Dive Brief:
- Pitney Bowes cut around 2,300 employee positions in Q3, according to the company's quarterly financial report.
- The layoffs, which spurred $30.4 million in severance payments, are part of a wider "cost rationalization" plan Pitney Bowes announced in May. The initiative is focused on reducing corporate expenses and within the company's SendTech and Presort business units.
- Pitney Bowes expects the headcount reduction "to generate significant annualized savings," per its quarterly filing. The company is planning further job cuts, which it aims to "substantially complete" by the end of the first half of 2025.
Dive Insight:
Pitney Bowes has continued to slash its employee ranks — which totaled 10,500 at the end of 2023 — as it positions itself for a financial turnaround.
Beyond the 2,300 positions eliminated in Q3, Pitney Bowes cut 367 jobs in Q2 in the cost rationalization plan's initial rollout. The initiative has brought $90 million in annualized savings since its launch, per an investor presentation.
While the plan has primarily focused on headcount so far, Pitney Bowes is now targeting external expenses in its next phase, CEO Lance Rosenzweig said on a Nov. 7 earnings call.
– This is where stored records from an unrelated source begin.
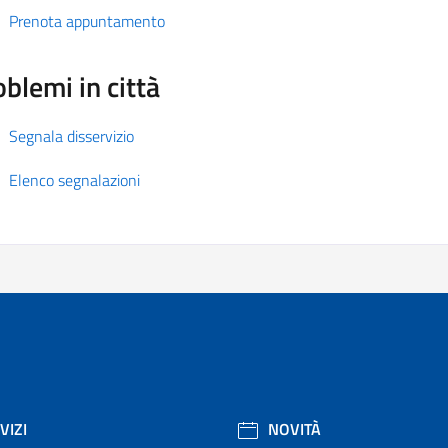
Prenota appuntamento
blemi in città
Segnala disservizio
Elenco segnalazioni
VIZI
NOVITÀ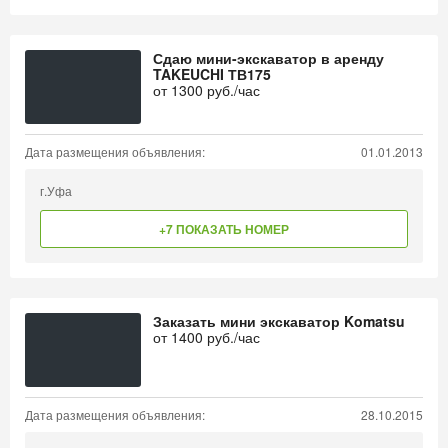
Сдаю мини-экскаватор в аренду
TAKEUCHI ТВ175
от
1300
руб./час
Дата размещения объявления:
01.01.2013
г.Уфа
+7 ПОКАЗАТЬ НОМЕР
Заказать мини экскаватор Komatsu
от
1400
руб./час
Дата размещения объявления:
28.10.2015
However, these cuts may take a few quarters to be reflected in the company's bottom line, he said.
"Examples would be things like insurance savings and contract renegotiations and outsourcing vendors that our team is confident that it will bring in-house for savings, et cetera," Rosenzweig said. "So these are all expenses that we have identified and that we have a plan to implement."
The cost-savings plan does not involve the company's former Global Ecommerce unit, which is laying off more than 1,200 employees as it winds down under the ownership of Hilco Global.